REQUIRED ACTION: Copy out the listing that follows in its entirety, keeping it exactly the same.
====
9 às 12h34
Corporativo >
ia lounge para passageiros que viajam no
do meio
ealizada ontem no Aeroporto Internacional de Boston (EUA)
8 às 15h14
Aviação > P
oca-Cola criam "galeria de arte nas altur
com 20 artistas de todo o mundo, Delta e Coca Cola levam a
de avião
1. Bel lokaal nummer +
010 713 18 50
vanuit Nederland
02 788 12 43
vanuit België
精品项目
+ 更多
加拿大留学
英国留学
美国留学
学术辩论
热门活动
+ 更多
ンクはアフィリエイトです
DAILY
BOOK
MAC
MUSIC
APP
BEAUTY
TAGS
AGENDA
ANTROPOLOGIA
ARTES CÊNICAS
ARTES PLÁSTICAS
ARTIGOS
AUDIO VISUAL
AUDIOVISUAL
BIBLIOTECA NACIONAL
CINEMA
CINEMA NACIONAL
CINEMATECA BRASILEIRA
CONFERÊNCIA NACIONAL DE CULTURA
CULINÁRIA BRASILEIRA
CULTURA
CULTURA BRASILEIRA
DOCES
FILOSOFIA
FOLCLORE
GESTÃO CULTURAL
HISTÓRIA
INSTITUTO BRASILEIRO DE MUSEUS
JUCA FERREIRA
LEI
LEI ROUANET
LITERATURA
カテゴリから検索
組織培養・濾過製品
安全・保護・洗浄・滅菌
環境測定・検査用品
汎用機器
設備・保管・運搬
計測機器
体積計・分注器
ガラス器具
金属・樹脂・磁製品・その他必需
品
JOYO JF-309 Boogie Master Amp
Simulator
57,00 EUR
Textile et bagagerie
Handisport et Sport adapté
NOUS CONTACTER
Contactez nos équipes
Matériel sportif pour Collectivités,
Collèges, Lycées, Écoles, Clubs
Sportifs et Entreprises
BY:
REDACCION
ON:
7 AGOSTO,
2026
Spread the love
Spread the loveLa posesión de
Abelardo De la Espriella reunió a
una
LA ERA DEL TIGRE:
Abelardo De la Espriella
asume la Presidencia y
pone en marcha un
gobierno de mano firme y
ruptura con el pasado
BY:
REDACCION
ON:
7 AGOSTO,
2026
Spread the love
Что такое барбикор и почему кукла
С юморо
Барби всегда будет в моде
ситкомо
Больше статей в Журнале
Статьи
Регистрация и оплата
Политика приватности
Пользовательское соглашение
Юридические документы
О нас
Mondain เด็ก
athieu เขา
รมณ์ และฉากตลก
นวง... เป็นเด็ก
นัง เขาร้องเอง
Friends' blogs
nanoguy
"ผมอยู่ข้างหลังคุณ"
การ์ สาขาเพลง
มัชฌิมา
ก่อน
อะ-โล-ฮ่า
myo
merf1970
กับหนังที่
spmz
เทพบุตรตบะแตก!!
====
ANSWER SECTION:
9 às 12h34
Corporativo >
ia lounge para passageiros que viajam no
do meio
ealizada ontem no Aeroporto Internacional de Boston (EUA)
8 às 15h14
Aviação > P
oca-Cola criam "galeria de arte nas altur
com 20 artistas de todo o mundo, Delta e Coca Cola levam a
de avião
1. Bel lokaal nummer +
010 713 18 50
vanuit Nederland
02 788 12 43
vanuit België
精品项目
+ 更多
加拿大留学
英国留学
美国留学
学术辩论
热门活动
+ 更多
ンクはアフィリエイトです
DAILY
BOOK
MAC
MUSIC
APP
BEAUTY
TAGS
AGENDA
ANTROPOLOGIA
ARTES CÊNICAS
ARTES PLÁSTICAS
ARTIGOS
AUDIO VISUAL
AUDIOVISUAL
BIBLIOTECA NACIONAL
CINEMA
CINEMA NACIONAL
CINEMATECA BRASILEIRA
CONFERÊNCIA NACIONAL DE CULTURA
CULINÁRIA BRASILEIRA
CULTURA
CULTURA BRASILEIRA
DOCES
FILOSOFIA
FOLCLORE
GESTÃO CULTURAL
HISTÓRIA
INSTITUTO BRASILEIRO DE MUSEUS
JUCA FERREIRA
LEI
LEI ROUANET
LITERATURA
カテゴリから検索
組織培養・濾過製品
安全・保護・洗浄・滅菌
環境測定・検査用品
汎用機器
設備・保管・運搬
計測機器
体積計・分注器
ガラス器具
金属・樹脂・磁製品・その他必需
品
JOYO JF-309 Boogie Master Amp
Simulator
57,00 EUR
Textile et bagagerie
Handisport et Sport adapté
NOUS CONTACTER
Contactez nos équipes
Matériel sportif pour Collectivités,
Collèges, Lycées, Écoles, Clubs
Sportifs et Entreprises
BY:
REDACCION
ON:
7 AGOSTO,
2026
Spread the love
Spread the loveLa posesión de
Abelardo De la Espriella reunió a
una
LA ERA DEL TIGRE:
Abelardo De la Espriella
asume la Presidencia y
pone en marcha un
gobierno de mano firme y
ruptura con el pasado
BY:
REDACCION
ON:
7 AGOSTO,
2026
Spread the love
Что такое барбикор и почему кукла
С юморо
Барби всегда будет в моде
ситкомо
Больше статей в Журнале
Статьи
Регистрация и оплата
Политика приватности
Пользовательское соглашение
Юридические документы
О нас
Mondain เด็ก
athieu เขา
รมณ์ และฉากตลก
นวง... เป็นเด็ก
นัง เขาร้องเอง
Friends' blogs
nanoguy
"ผมอยู่ข้างหลังคุณ"
การ์ สาขาเพลง
มัชฌิมา
ก่อน
อะ-โล-ฮ่า
myo
merf1970
กับหนังที่
spmz
เทพบุตรตบะแตก!!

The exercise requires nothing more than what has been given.